# The problem:
Among the lines of the records, please find those that contain the word "right" and copy them.

Stored items
+++++
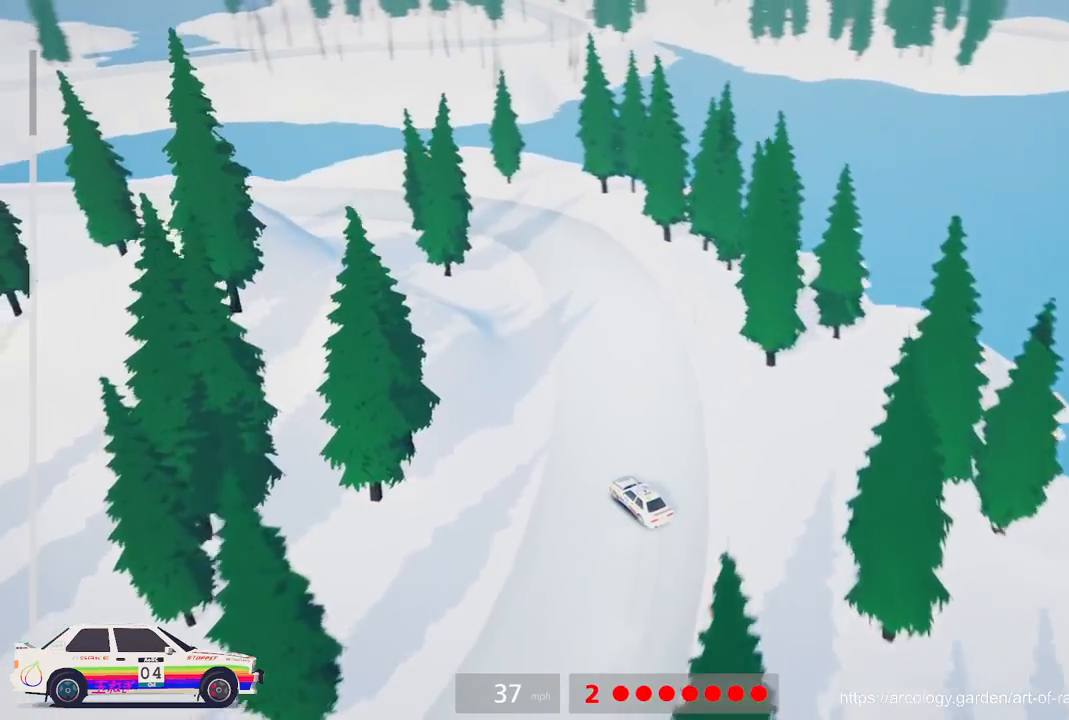
{"buttons": ["R2"], "left_stick": "center", "events": [[17, "left_stick", "right"], [267, "left_stick", "center"]]}
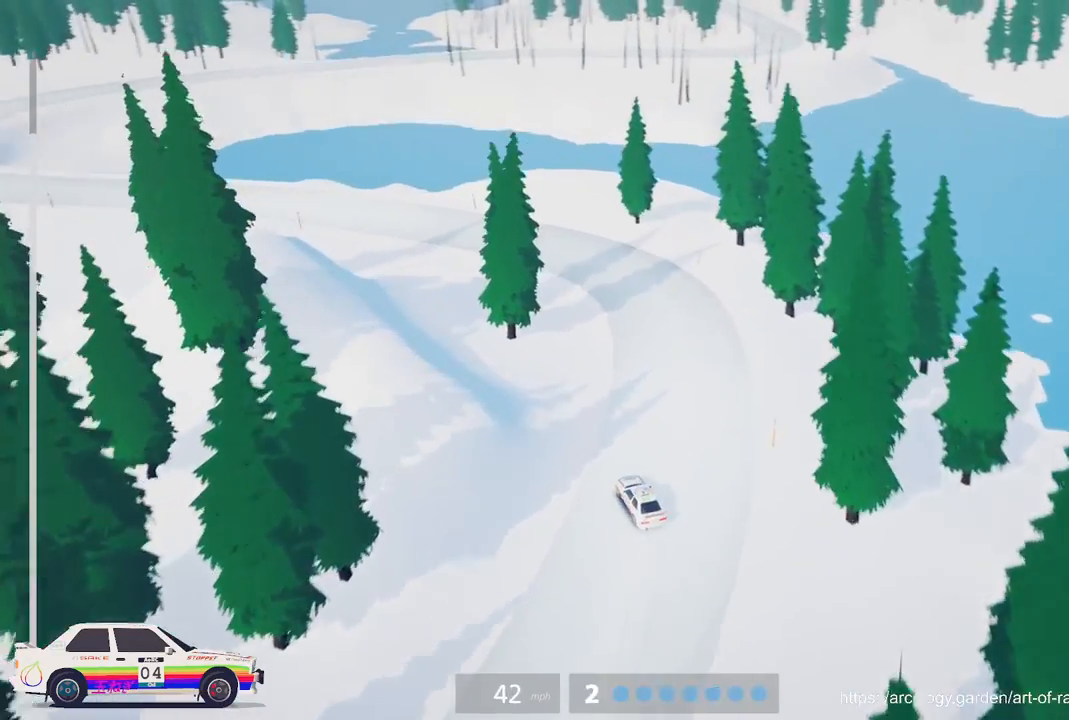
{"buttons": [], "left_stick": "left", "events": [[250, "left_stick", "left"], [400, "R2", "up"]]}
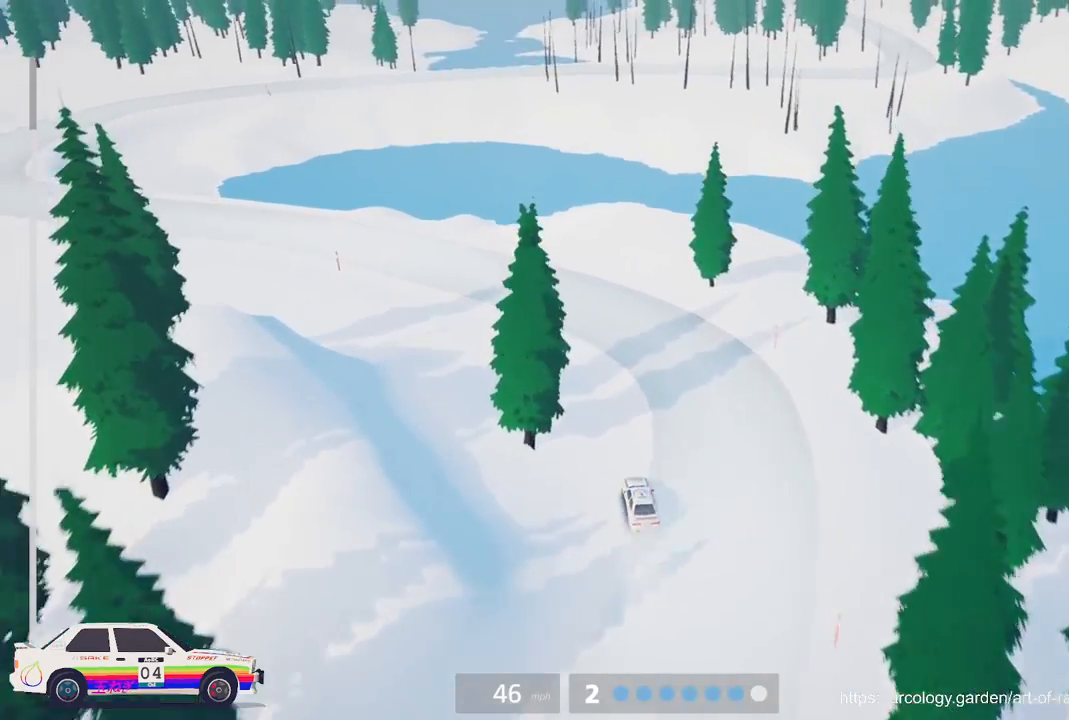
{"buttons": [], "left_stick": "left", "events": []}
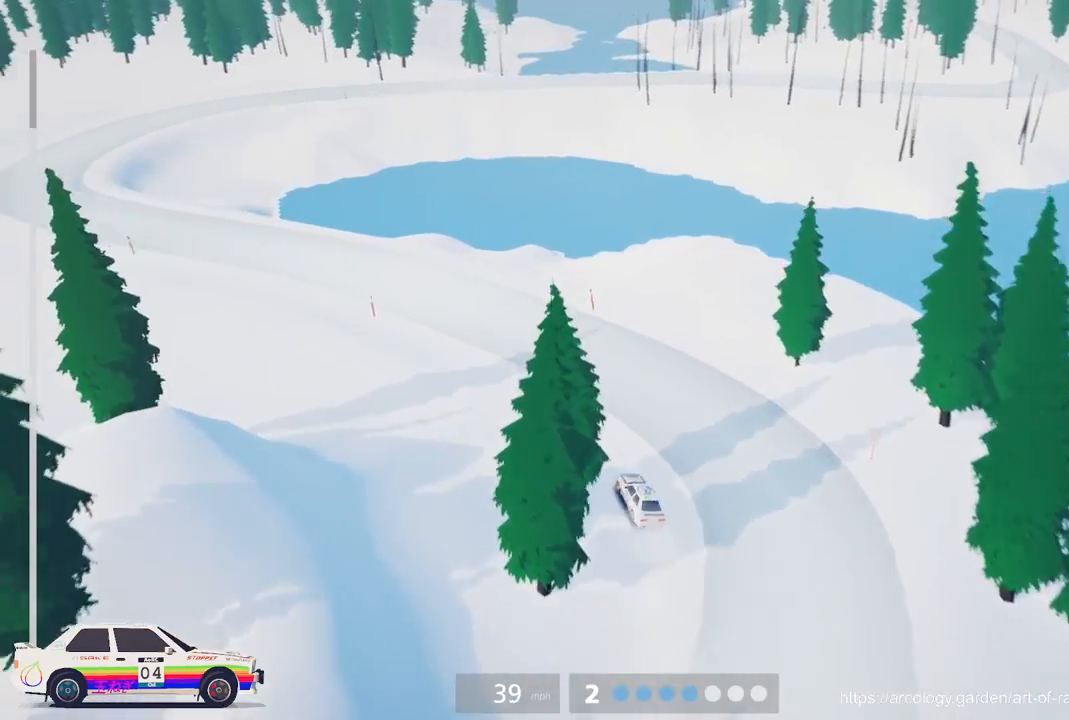
{"buttons": [], "left_stick": "left", "events": [[17, "R2", "down"], [67, "left_stick", "center"], [400, "left_stick", "left"], [500, "R2", "up"]]}
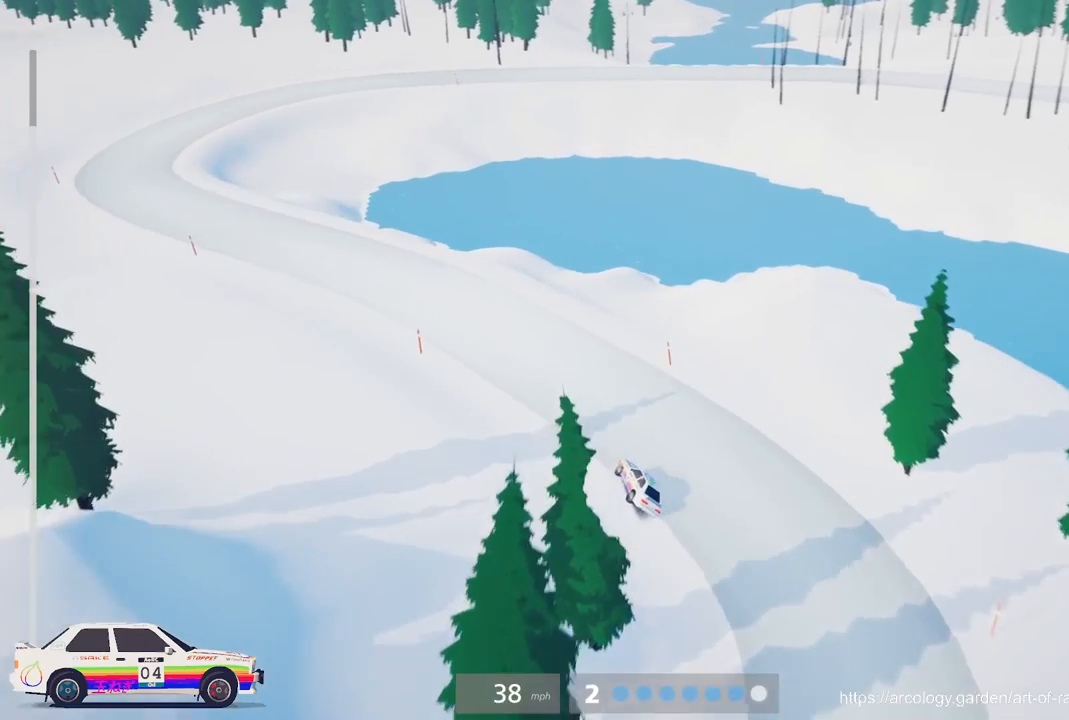
{"buttons": ["L2"], "left_stick": "left", "events": [[50, "L2", "down"], [217, "left_stick", "center"], [267, "left_stick", "right"], [317, "left_stick", "center"], [367, "left_stick", "left"]]}
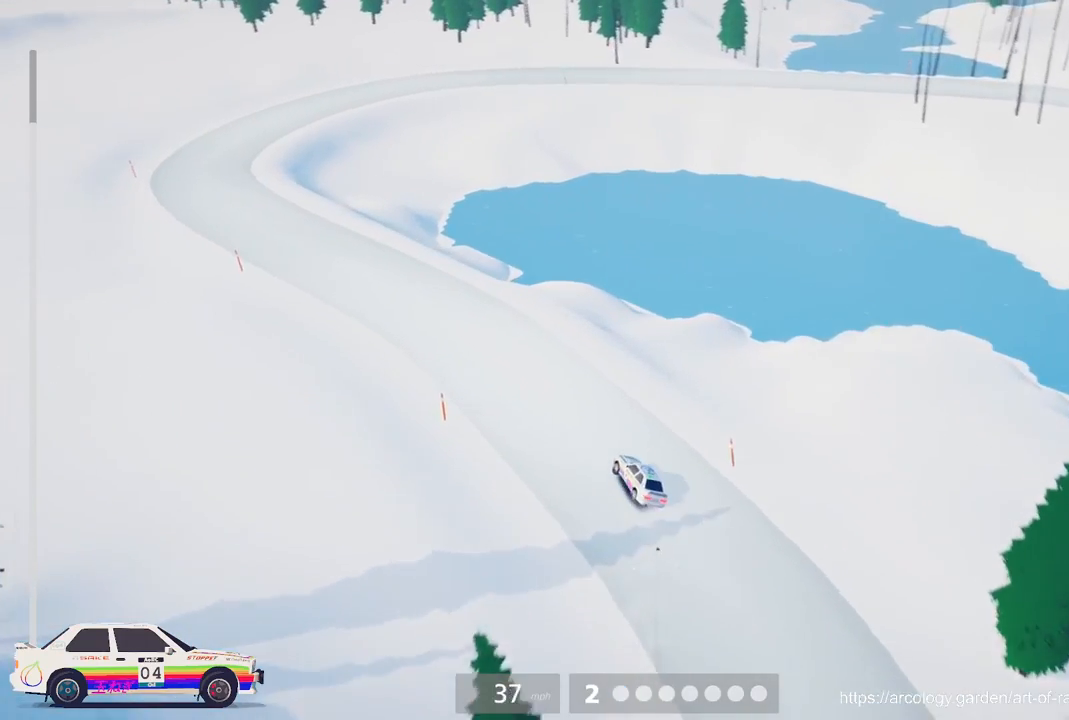
{"buttons": ["R2"], "left_stick": "center", "events": [[167, "left_stick", "center"], [200, "L2", "up"], [267, "R2", "down"]]}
+++++
# Expected output:
{"buttons": ["R2"], "left_stick": "center", "events": [[17, "left_stick", "right"], [267, "left_stick", "center"]]}
{"buttons": ["L2"], "left_stick": "left", "events": [[50, "L2", "down"], [217, "left_stick", "center"], [267, "left_stick", "right"], [317, "left_stick", "center"], [367, "left_stick", "left"]]}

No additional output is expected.